IMPROVED FRACTAL ANALYSIS OF FRACTURE NETWORKS

Fractals are irregular entities that show self-similarity over a wide range of scales and can be quantified by the fractal dimension, D. Fractal analysis can help in understanding the scaling characteristics of fracture networks. However, it is important that the D-values of such networks be properly evaluated. The box-counting algorithm is a popular technique for characterizing fracture networks as fractals and estimating their D values. If this analysis yields a power law distribution given by N = k r ^-D , where N is the number of boxes containing one or more fractures and r is the box size, the network is considered to be fractal. However, workers have used different versions of this algorithm over the years and are divided on their opinion about issues like estimating the ‘correct' D-value or whether a fracture network is indeed fractal.
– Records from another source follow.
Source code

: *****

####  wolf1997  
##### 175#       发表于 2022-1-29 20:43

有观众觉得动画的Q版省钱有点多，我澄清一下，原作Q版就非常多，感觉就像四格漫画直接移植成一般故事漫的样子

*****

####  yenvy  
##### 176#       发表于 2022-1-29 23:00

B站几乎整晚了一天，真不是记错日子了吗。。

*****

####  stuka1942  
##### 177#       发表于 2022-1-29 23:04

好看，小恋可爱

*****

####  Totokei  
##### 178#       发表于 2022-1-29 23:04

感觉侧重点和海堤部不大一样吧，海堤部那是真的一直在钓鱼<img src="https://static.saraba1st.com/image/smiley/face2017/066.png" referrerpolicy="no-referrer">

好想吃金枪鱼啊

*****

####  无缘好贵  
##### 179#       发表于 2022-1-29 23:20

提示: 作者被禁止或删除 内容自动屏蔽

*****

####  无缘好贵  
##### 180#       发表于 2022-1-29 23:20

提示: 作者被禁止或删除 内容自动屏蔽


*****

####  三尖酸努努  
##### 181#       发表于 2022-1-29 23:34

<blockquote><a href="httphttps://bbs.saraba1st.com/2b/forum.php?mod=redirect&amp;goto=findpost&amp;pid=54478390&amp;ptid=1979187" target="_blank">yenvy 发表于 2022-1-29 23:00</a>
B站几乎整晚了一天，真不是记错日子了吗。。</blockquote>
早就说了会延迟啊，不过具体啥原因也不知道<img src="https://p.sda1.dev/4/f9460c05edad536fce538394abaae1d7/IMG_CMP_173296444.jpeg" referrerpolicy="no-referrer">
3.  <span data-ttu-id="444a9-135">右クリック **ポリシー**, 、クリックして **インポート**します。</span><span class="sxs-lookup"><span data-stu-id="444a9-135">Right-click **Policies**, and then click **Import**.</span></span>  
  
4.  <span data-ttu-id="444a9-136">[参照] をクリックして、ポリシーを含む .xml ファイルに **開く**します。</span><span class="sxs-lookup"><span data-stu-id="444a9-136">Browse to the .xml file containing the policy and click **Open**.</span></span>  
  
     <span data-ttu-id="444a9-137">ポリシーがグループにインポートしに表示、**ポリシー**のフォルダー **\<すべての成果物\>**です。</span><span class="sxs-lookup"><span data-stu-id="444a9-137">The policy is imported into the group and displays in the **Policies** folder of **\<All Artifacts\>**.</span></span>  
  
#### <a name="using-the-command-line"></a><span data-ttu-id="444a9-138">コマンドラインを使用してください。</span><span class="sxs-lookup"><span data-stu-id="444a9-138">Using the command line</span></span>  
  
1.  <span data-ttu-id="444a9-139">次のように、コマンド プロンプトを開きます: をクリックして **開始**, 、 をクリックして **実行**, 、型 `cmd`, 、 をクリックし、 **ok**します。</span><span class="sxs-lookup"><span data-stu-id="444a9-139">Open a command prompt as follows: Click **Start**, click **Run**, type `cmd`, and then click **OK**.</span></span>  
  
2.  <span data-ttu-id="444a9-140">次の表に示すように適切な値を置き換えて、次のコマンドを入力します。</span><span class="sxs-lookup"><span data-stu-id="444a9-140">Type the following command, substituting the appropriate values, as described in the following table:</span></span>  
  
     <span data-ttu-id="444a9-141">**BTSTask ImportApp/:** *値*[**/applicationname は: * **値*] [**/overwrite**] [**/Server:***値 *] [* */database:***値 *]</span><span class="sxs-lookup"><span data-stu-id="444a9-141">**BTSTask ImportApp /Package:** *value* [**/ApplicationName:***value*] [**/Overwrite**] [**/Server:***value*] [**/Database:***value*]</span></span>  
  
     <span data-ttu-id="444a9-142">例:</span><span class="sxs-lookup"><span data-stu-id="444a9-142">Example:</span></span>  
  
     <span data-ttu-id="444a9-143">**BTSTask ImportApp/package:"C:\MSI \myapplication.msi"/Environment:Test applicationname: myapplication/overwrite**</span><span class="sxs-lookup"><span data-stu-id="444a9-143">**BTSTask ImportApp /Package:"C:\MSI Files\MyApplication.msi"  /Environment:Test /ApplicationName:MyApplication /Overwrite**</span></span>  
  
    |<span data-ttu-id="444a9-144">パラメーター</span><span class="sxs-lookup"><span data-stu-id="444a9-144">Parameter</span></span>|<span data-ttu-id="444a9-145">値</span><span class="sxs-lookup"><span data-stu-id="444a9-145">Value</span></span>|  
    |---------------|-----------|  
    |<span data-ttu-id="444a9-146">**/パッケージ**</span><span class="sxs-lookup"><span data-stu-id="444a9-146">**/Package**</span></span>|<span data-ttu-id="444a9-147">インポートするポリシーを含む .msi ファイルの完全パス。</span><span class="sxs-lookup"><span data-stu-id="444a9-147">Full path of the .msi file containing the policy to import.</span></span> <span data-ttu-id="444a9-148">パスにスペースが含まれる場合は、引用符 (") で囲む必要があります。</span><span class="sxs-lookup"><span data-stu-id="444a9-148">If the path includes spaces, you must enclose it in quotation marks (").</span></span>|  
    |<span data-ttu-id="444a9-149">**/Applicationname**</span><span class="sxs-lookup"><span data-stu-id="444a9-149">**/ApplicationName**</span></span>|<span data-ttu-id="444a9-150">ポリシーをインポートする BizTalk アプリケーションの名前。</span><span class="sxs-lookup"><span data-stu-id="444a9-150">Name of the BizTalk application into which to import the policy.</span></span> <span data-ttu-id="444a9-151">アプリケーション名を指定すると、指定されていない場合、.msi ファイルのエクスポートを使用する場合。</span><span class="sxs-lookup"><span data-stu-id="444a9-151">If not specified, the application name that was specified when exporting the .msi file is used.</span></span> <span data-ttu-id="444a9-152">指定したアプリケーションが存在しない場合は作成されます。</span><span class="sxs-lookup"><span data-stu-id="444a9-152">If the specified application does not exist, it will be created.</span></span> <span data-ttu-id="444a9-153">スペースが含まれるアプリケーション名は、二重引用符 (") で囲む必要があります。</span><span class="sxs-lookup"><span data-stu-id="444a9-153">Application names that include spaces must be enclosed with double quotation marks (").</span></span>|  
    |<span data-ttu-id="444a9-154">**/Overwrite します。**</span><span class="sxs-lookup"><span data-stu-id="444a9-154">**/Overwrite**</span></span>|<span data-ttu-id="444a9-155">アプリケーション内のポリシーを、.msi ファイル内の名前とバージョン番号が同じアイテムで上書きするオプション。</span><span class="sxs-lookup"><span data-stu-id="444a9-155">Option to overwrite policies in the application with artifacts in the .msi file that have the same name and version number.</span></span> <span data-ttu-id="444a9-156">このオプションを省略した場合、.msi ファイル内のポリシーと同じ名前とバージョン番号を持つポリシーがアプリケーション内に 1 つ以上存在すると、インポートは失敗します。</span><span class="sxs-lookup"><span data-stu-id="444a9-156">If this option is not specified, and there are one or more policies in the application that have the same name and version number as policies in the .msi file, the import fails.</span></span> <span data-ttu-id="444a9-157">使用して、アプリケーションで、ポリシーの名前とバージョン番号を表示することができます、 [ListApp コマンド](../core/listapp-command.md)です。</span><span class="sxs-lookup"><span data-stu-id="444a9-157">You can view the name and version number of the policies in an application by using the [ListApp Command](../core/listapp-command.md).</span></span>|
For instance, a closer look at the N vs. r plots for a set of previously published fracture trace maps show that such distributions do not follow power law scaling. In the present work, a model network with a known theoretical fractal dimension, D_theory, is used to develop a method for the proper evaluation of such fracture patterns, and for computing unbiased D-values. The model is constructed using hierarchical fracture networks (iterations) made up of line segments in 2-dimensions. It is observed on the box counting curves that, if instead of the entire range of points, the ones for which r > r_min (smallest element) are only considered, the estimated D-value closely approximates D_theory. But if the points for which r < r_min are also included, the distributions are no longer power laws. Because determining the smallest fracture element can be challenging for natural patterns a method for finding a proxy value, the estimated cut-off, r_cut-off, is also devised. Using this parameter instead of the r_min also returned satisfactory values of D for the model. Unbiased fractal dimensions for a suite of fracture maps that have previously been evaluated for their fractal nature have been successfully computed using the improved method. The resulting D values will be compared with the original estimates.